Repubblica dell’8 settembre scorso ha pubblicata un’intervista di Michele Smargiassi a Gianni Berengo Gardin. “La fotografia dei miei 90 anni. L’ostinata resistenza al digitale. Confessioni di un maestro che è ancora a caccia di immagini.”

«[…] Il fatto è che, a novant’anni da compiere il 10 ottobre, questo patriarca del bianco-e-nero non ha nessuna intenzione di togliere il dito dal bottone della Leica.

Nessuno è mai stato capace di imporglielo. Neanche i tedeschi.
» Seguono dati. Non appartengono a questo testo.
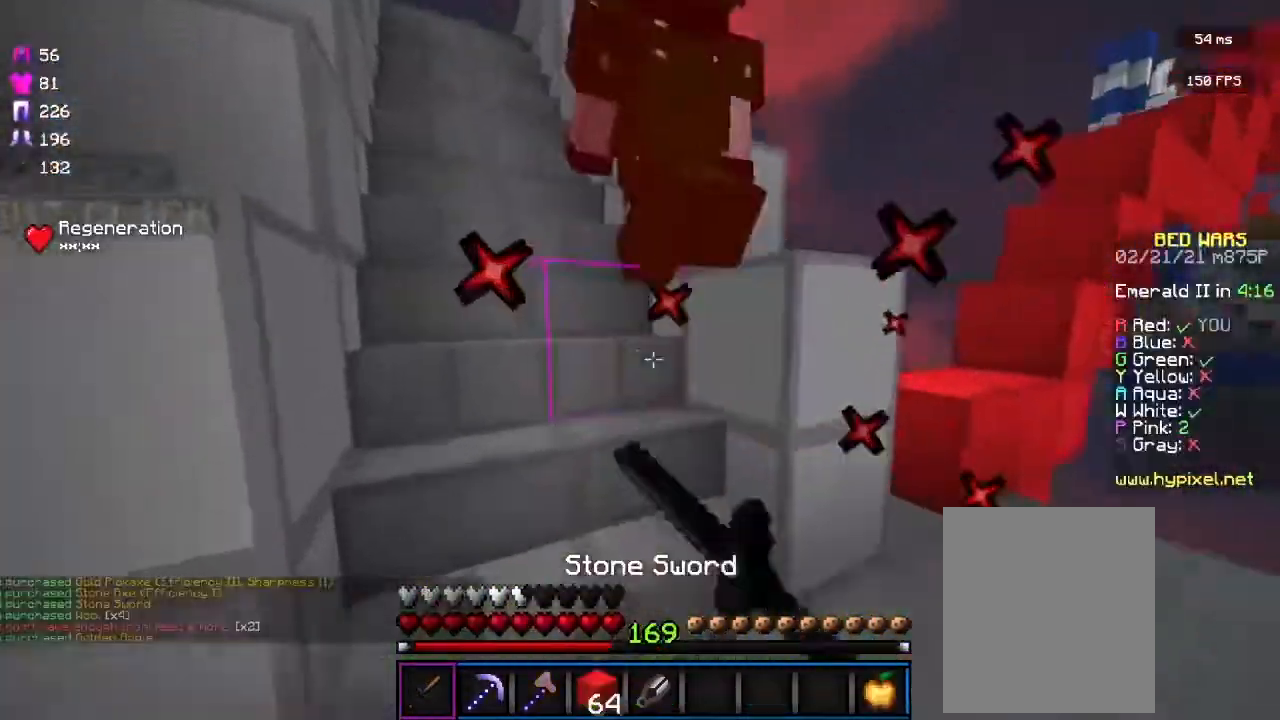
{"keys": ["w"], "mouse": ["left"], "events": [[100, "a", "up"]]}
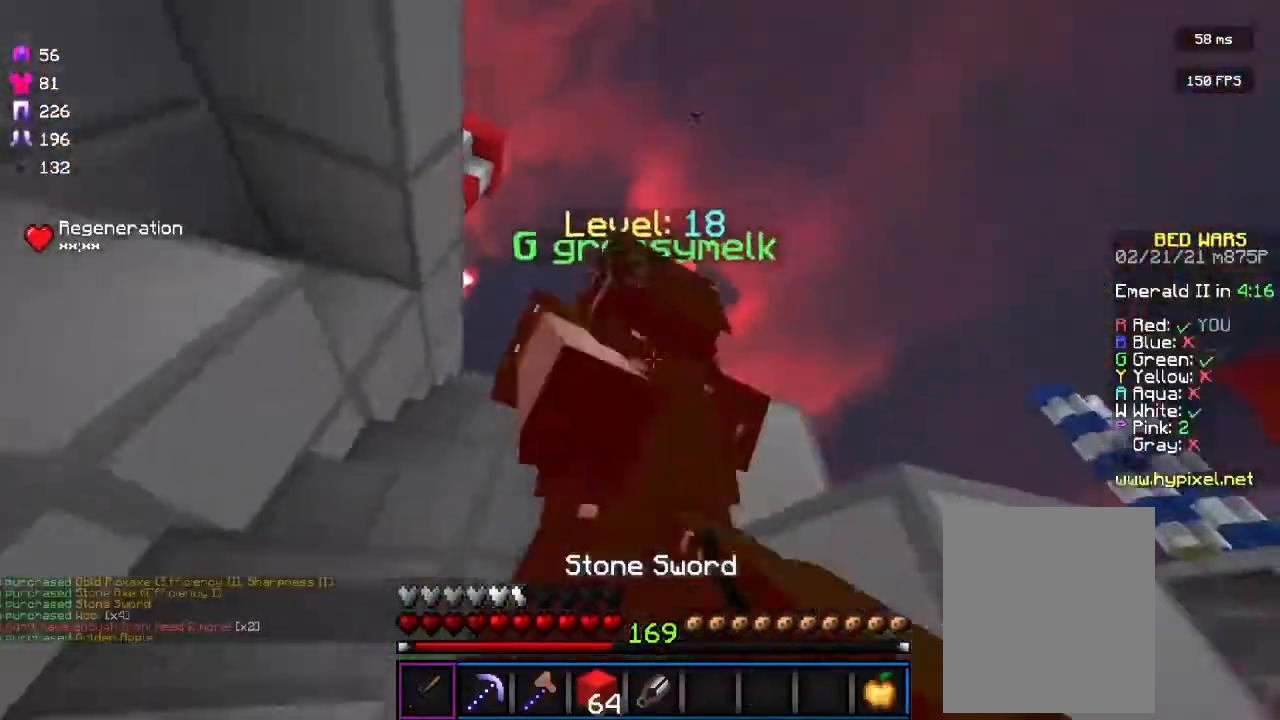
{"keys": ["w"], "mouse": ["left"], "events": []}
«Bastian contrario tutta la vita», dice, ma si contraddice con quel modo mite di parlare, arrotando le R come sa solo lui. Non ama le interviste, «sono il contrario di un chiacchierone, sono troppo orso», si scusa, eppure alla figlia Susanna ha appena dettato un’autobiografia piena di rivelazioni e sorprese. Ma l’ha intitolata In parole povere (Contrasto editore) perché lui ha sempre preferito la ricchezza delle immagini. […]

«I miei volevano che studiassi ma studiare non mi piaceva, volevo fare cose con le mani, la macchina fotografica è anche una cosa manuale, non è solo intellettuale, è uno strumento da artigiano, da contadino, per questo non mi piace sentirmi dire artista».

Come posso definirla allora?

«Fotografo non basta? Dica narratore. Ho raccontato quel che ho visto. Non mi piaceva studiare ma leggere sì, ho amato i grandi americani, Faulkner, Steinbeck, Dos Passos, nel dopoguerra la mia generazione amava tutto quel che era americano, il cinema, i gesti, la gomma da masticare, e naturalmente la fotografia». […]

Perché ha preferito i libri ai giornali?

«Ma è il viceversa! Sono un fotografo da libri perché i giornali non mi hanno fatto lavorare! Anche se risulto fra i primi tre fornitori di immagini del Mondo di Pannunzio… Io nasco nel mondo dei fotoamatori, dove la fotografia singola, iconica, alla Cartier-Bresson, era il miraggio di tutti».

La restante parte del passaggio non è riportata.